I think that some combination of the three is probably needed to fit with the Christian belief that their religion is not, in fact, just a very successful twist on a set of unusual religious practices that evolved among a particular tribe in the Levantine regions, and that the reason why Jesus was geographically so limited (covering just a tiny and somewhat peripheral region of the world) was that he was just a particularly successful example of the many mystics in that period, not some inexplicable mix of divine and human. As you might expect from my wording, I actually believe that it was such a lucky twist, and that Jesus was an unusually successful (and wise) mystic.

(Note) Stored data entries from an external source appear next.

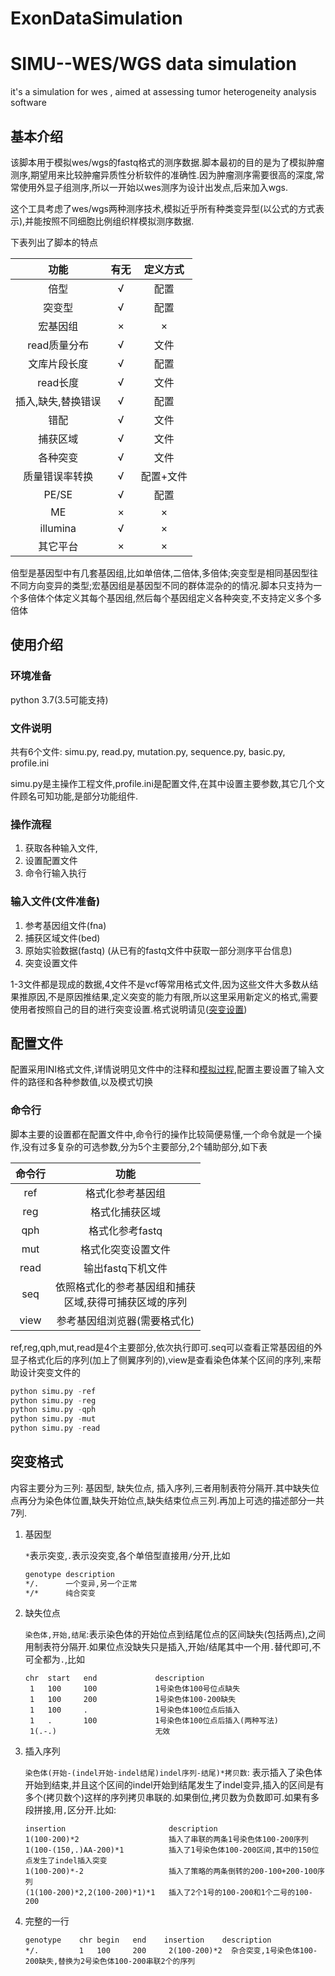 # ExonDataSimulation

# SIMU--WES/WGS data simulation

it's a simulation for wes , aimed at assessing tumor heterogeneity analysis software

## 基本介绍

该脚本用于模拟wes/wgs的fastq格式的测序数据.脚本最初的目的是为了模拟肿瘤测序,期望用来比较肿瘤异质性分析软件的准确性.因为肿瘤测序需要很高的深度,常常使用外显子组测序,所以一开始以wes测序为设计出发点,后来加入wgs.

这个工具考虑了wes/wgs两种测序技术,模拟近乎所有种类变异型(以公式的方式表示),并能按照不同细胞比例组织样模拟测序数据.

下表列出了脚本的特点
<center>

|        功能        | 有无 | 定义方式  |
| :----------------: | :--: | :-------: |
|        倍型        |  √   |   配置    |
|       突变型       |  √   |   配置    |
|      宏基因组      |  ×   |     ×     |
|    read质量分布    |  √   |   文件    |
|    文库片段长度    |  √   |   配置    |
|      read长度      |  √   |   文件    |
| 插入,缺失,替换错误 |  √   |   配置    |
|        错配        |  √   |   文件    |
|      捕获区域      |  √   |   文件    |
|      各种突变      |  √   |   文件    |
|   质量错误率转换   |  √   | 配置+文件 |
|       PE/SE        |  √   |   配置    |
|         ME         |  ×   |     ×     |
|      illumina      |  √   |     ×     |
|      其它平台      |  ×   |     ×     |

</center>
倍型是基因型中有几套基因组,比如单倍体,二倍体,多倍体;突变型是相同基因型往不同方向变异的类型;宏基因组是基因型不同的群体混杂的的情况.脚本只支持为一个多倍体个体定义其每个基因组,然后每个基因组定义各种突变,不支持定义多个多倍体

## 使用介绍

### 环境准备

python 3.7(3.5可能支持)

### 文件说明

共有6个文件: simu.py, read.py, mutation.py, sequence.py, basic.py, profile.ini 

simu.py是主操作工程文件,profile.ini是配置文件,在其中设置主要参数,其它几个文件顾名可知功能,是部分功能组件.

### 操作流程

1. 获取各种输入文件,
2. 设置配置文件
3. 命令行输入执行

### 输入文件(文件准备)

1. 参考基因组文件(fna)
2. 捕获区域文件(bed)
3. 原始实验数据(fastq) (从已有的fastq文件中获取一部分测序平台信息)
4. 突变设置文件

1-3文件都是现成的数据,4文件不是vcf等常用格式文件,因为这些文件大多数从结果推原因,不是原因推结果,定义突变的能力有限,所以这里采用新定义的格式,需要使用者按照自己的目的进行突变设置.格式说明请见([突变设置](#突变格式))

## 配置文件

配置采用INI格式文件,详情说明见文件中的注释和[模拟过程](#模拟过程),配置主要设置了输入文件的路径和各种参数值,以及模式切换

[以后增加]:是的,我懒

### 命令行

脚本主要的设置都在配置文件中,命令行的操作比较简便易懂,一个命令就是一个操作,没有过多复杂的可选参数,分为5个主要部分,2个辅助部分,如下表

<center>

| 命令行 |                           功能                            |
| :----: | :-------------------------------------------------------: |
|  ref   |                     格式化参考基因组                      |
|  reg   |                      格式化捕获区域                       |
|  qph   |                      格式化参考fastq                      |
|  mut   |                    格式化突变设置文件                     |
|  read  |                     输出fastq下机文件                     |
|  seq   | 依照格式化的参考基因组和捕获<br>区域,获得可捕获区域的序列 |
|  view  |               参考基因组浏览器(需要格式化)                |

</center>

ref,reg,qph,mut,read是4个主要部分,依次执行即可.seq可以查看正常基因组的外显子格式化后的序列(加上了侧翼序列的),view是查看染色体某个区间的序列,来帮助设计突变文件的

```python
python simu.py -ref
python simu.py -reg
python simu.py -qph
python simu.py -mut
python simu.py -read
```

## 突变格式

内容主要分为三列: 基因型, 缺失位点, 插入序列,三者用制表符分隔开.其中缺失位点再分为染色体位置,缺失开始位点,缺失结束位点三列.再加上可选的描述部分一共7列.

1. 基因型

   `*`表示突变,`.`表示没突变,各个单倍型直接用`/`分开,比如

   ```txt
   genotype description
   */.      一个变异,另一个正常
   */*      纯合突变
   ```

2. 缺失位点

   `染色体,开始,结尾`:表示染色体的开始位点到结尾位点的区间缺失(包括两点),之间用制表符分隔开.如果位点没缺失只是插入,开始/结尾其中一个用`.`替代即可,不可全都为`.`,比如

   ```notpad
   chr  start   end             description
    1   100     100             1号染色体100号位点缺失
    1   100     200             1号染色体100-200缺失
    1   100     .               1号染色体100位点后插入
    1   .       100             1号染色体100位点后插入(两种写法)
    1(.-.)                      无效
    ```

3. 插入序列

    `染色体(开始-(indel开始-indel结尾)indel序列-结尾)*拷贝数`: 表示插入了染色体开始到结束,并且这个区间的indel开始到结尾发生了indel变异,插入的区间是有多个(拷贝数个)这样的序列拷贝串联的.如果倒位,拷贝数为负数即可.如果有多段拼接,用`,`区分开.比如:

    ```text
    insertion                       description
    1(100-200)*2                    插入了串联的两条1号染色体100-200序列
    1(100-(150,.)AA-200)*1          插入了1号染色体100-200区间,其中的150位点发生了indel插入突变
    1(100-200)*-2                   插入了策略的两条倒转的200-100+200-100序列
    (1(100-200)*2,2(100-200)*1)*1   插入了2个1号的100-200和1个二号的100-200
    ```

4. 完整的一行

    ```text
    genotype    chr begin   end    insertion    description
    */.         1   100     200     2(100-200)*2  杂合突变,1号染色体100-200缺失,替换为2号染色体100-200串联2个的序列
    ```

Another option, which I haven't heard from Christians (except perhaps some Catholics and Evangelicals - my memory of those particular conversations is hazy) but which makes sense to me from their perspective, is to take "God = the highest good" really seriously and Platonically, and to take very seriously what the New Testament says about worshipping being about what you do rather than what you say or think. This allows them to intepret e.g. John 3:16 as a sufficient rather than necessary condition for salvation. So, someone who pursues the highest good they can conceptualise and know in their particular circumstances is experiencing God's grace and accepting it, even if their historical circumstances etc. mean that they can't be Christians. I like that idea, insofar as I think (despite being a moderately gnostic atheist) that pursuing the highest good(s) one can conceptualise is the best route to a meaningful and happy life, and that the world could be a lot better if more people did it.